L’idée est venue aux chercheurs d’un lien entre les parodontopathies et le développement des AAA. Jusqu’ici, seules des présomptions fortes étaient en vogue, le lien n’était pas encore montré. C’est ce que réalisent des chercheurs français (Dr Jean-Baptiste Michel, INSERM U698 à l’hôpital Bichat, Paris, en collaboration avec des chirurgiens vasculaires des hôpitaux Bichat et Georges-Pompidou et des équipes de parodontologie de l’hôpital Rothschild et de Rennes), sous la coordination d’Olivier Meilhac. Ils ont montré que les bactéries responsables des maladies parodontales, comme Porphyromonas gingivalis, se retrouvent dans des échantillons d’anévrysmes aortiques. Par quels mécanismes ces bactéries de la gencive peuvent-elles être retrouvées dans cette lésion de l’aorte ? Les chercheurs publient dans « PloS ONE » une réponse obtenue sur des modèles d’AAA chez le rat.
Le thrombus d’un AAA ne cicatrise pas.
Un thrombus normal se recolonise par des cellules du tissu mésenchymateux, un réseau de fibrine, cicatrise et s’évacue dans la circulation après fractionnement et lyse.
Le thrombus d’un AAA ne se cicatrise pas, il se recolonise par des leucocytes et notamment des neutrophiles trappés, mais aucun réseau ne s’organise. Cela a été montré sur plusieurs années, avec des pics de croissance de l’anévrysme.
Le travail des chercheurs sur le modèle d’AAA montre la cicatrisation rapide du thrombus formé expérimentalement ainsi que de l’anévrysme, sans la présence de neutrophiles. Lorsqu’on injecte chez le rat des bactéries dans la circulation, on retrouve ce qu’il se passe chez les humains, à savoir la présence des neutrophiles sur la face luminale du thrombus. Or cela ne peut être expliqué que par un agent qui les attire.
C’est pour cette raison que l’équipe de recherche a fait l’hypothèse que les bactéries Porphyromonas gingivalis, peu pathogènes, participent à la pathogénie des AAA en activant les neutrophiles et entretiendraient le phénomène de recrutement chronique.
L’histologie montre en effet que chez les rats à qui est injecté P. gingivalis, de nombreux neutrophiles s’accumulent à la surface du thrombus, ce que l’on n’observe pas chez les rats chez qui on provoque un thrombus sans adjonction des germes.
Les chercheurs en concluent que le recrutement des cellules et l’entretien des thromboses dans l’AAA pourraient êtres dus à des infections bactériennes à bas bruit et chroniques du parodonte et de la cavité buccale.
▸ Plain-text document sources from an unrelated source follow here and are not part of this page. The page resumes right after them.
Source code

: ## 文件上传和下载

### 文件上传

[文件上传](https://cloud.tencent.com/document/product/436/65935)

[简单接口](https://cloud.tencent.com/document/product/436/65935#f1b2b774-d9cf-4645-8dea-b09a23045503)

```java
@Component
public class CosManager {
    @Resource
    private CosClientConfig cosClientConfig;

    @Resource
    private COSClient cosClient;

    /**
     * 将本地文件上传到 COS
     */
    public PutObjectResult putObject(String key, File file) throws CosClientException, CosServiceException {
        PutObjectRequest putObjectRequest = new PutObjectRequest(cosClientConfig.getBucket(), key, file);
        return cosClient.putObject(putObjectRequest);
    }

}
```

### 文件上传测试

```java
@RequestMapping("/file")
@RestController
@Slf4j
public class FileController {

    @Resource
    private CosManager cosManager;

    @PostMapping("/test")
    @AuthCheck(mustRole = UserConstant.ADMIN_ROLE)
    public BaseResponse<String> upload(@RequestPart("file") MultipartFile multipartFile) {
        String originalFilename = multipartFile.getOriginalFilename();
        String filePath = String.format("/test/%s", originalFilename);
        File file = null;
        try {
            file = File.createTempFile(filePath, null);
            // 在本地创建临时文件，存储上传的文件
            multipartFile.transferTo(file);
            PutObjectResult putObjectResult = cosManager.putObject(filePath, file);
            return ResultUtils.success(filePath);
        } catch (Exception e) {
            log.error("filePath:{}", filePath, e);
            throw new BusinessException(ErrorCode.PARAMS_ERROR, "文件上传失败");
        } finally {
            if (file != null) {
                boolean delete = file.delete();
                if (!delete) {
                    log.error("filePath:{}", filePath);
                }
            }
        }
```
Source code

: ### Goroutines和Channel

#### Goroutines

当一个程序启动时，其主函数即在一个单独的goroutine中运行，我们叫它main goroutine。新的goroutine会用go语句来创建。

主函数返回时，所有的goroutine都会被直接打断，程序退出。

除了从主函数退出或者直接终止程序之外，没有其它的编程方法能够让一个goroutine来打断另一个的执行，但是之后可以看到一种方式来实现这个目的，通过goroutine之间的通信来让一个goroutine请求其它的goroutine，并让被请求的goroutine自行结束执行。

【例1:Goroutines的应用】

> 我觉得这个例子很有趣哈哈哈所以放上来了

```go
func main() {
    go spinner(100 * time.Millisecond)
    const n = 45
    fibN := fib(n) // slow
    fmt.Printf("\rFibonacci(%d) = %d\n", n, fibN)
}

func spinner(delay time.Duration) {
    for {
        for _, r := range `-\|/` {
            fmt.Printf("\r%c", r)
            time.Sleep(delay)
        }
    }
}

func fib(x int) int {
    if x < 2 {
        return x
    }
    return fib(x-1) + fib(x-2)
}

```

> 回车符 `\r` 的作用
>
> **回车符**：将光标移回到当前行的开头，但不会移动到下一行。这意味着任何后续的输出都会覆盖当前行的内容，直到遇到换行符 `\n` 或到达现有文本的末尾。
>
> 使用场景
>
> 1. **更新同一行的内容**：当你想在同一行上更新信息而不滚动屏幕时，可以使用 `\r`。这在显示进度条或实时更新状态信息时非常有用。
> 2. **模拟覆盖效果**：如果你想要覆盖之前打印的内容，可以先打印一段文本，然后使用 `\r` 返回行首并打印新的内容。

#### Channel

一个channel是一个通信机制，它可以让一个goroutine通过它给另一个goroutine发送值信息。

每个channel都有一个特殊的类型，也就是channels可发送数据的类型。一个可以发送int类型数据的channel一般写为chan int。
Avec en conséquence, que « ces résultats à terme pourraient permettre de ralentir voire de stopper la progression des AAA, en traitant la maladie parodontale ou par l’utilisation d’antibiotiques adaptés. » Une étude va être menée chez des personnes ayant un AAA de petite taille, on va traiter leur parodontopathie et surveiller l’évolution de l’anévrysme.
Les AAA représentent une manifestation clinique particulière de l’athérothrombose au niveau de l’aorte touchant jusqu’à 9 % des adultes à partir de l’âge de 40-50 ans.
L’équipe d’Olivier Meilhac va rechercher si ces résultats concernent aussi d’autres manifestations cliniques de l’athérothrombose, comme les pathologies carotidiennes ou coronaires. Une étude clinique va être réalisée chez des patients devant être opérés de la carotide pour rechercher les bactéries dans un prélèvement buccal.
PloS ONE, avril 2011, volume 6, n° 4, e18679.